Wednesday, June 04, 2014

Book-A-Day 2014 #154: Bloody Cross, Vol. 3 by Shiwo Komeyama

Book one was Day 33, book two was Day 91, and now I'm back for #3. But I'm afraid that I'm writing this on a bad keyboard into an iPad after a long day of sales meetings and a drink-filled team-building dinner. So I may not be entirely at my best right at the moment.

I have to admit I was somewhat wrong about Bloody Cross; I'd assumed from the first volume that it was going to be about the two half-breed angel/demons and their complicated curse markings, and that the long-term arc of the series would see the two of them fight until they fall in love. That still might happen, but it would be a longer term than I expected: the male half of that pair (Hinata) is mostly absent from this book, and Tsukimiya, his female counterpart, is more of a pawn in the machinations of two rival "God candidates" than the central main character. (Though she does get a lot of page time, and could eventually get enough agency to take over the series cleanly.)

No, it's becoming clearer and clearer that Bloody Cross is a plot-tokens story; those two God candidates -- Satsuki and Tsuzuki, one of whom is a pure angel and the other of whom isn't, though I can't muster the energy to care which is which -- will continue to fight, directly or using intermediaries, as each more-unlikely-than-the-last explicitly Christian (and even more explicitly blasphemous, since they're mostly God's spellbooks so far) pops up like a spawned enemy in a particularly obvious videogame.

Shiwo Komeyama's character design skills are not overly taxed here: there are more skinny people with blonde hair (male and female) than anything else, including a male pair that I can't for the life of me keep straight. This, as you might imagine, is rather to the detriment of my understanding and enjoyment of this book.

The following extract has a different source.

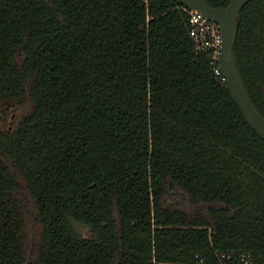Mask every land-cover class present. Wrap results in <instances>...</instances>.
I'll list each match as a JSON object with an SVG mask.
<instances>
[{"label": "trees", "instance_id": "obj_1", "mask_svg": "<svg viewBox=\"0 0 264 264\" xmlns=\"http://www.w3.org/2000/svg\"><path fill=\"white\" fill-rule=\"evenodd\" d=\"M189 30L174 0H0V264H264V140ZM234 56L264 118V0Z\"/></svg>", "mask_w": 264, "mask_h": 264}, {"label": "water", "instance_id": "obj_2", "mask_svg": "<svg viewBox=\"0 0 264 264\" xmlns=\"http://www.w3.org/2000/svg\"><path fill=\"white\" fill-rule=\"evenodd\" d=\"M189 11L200 12L219 25L222 33V76L245 120L264 140V118L252 103L237 66L234 47L238 35V21L242 10L253 0H232L227 8H212L207 0H174Z\"/></svg>", "mask_w": 264, "mask_h": 264}, {"label": "built area", "instance_id": "obj_3", "mask_svg": "<svg viewBox=\"0 0 264 264\" xmlns=\"http://www.w3.org/2000/svg\"><path fill=\"white\" fill-rule=\"evenodd\" d=\"M190 37L193 43L194 50L198 53H205L211 60L214 72L221 77V48H222V33L218 24L204 17L200 12L189 11ZM232 256L221 255V261L231 260ZM244 264H250L249 256H242ZM203 264V261L200 262ZM225 264V263H224Z\"/></svg>", "mask_w": 264, "mask_h": 264}]
</instances>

All in all, it's a violent and confusing mix of demon-hunter and plot-coupon story, though the licenses Komeyama makes with Christian dogma go a long way to making Bloody Cross more interesting and fun. Readers who are more adept at telling apart manga characters than I am or who are more fond of boilerplate manga dialogue about the supernatural techniques being employed and deep discussions of the silly plot will definitely enjoy this more than I did.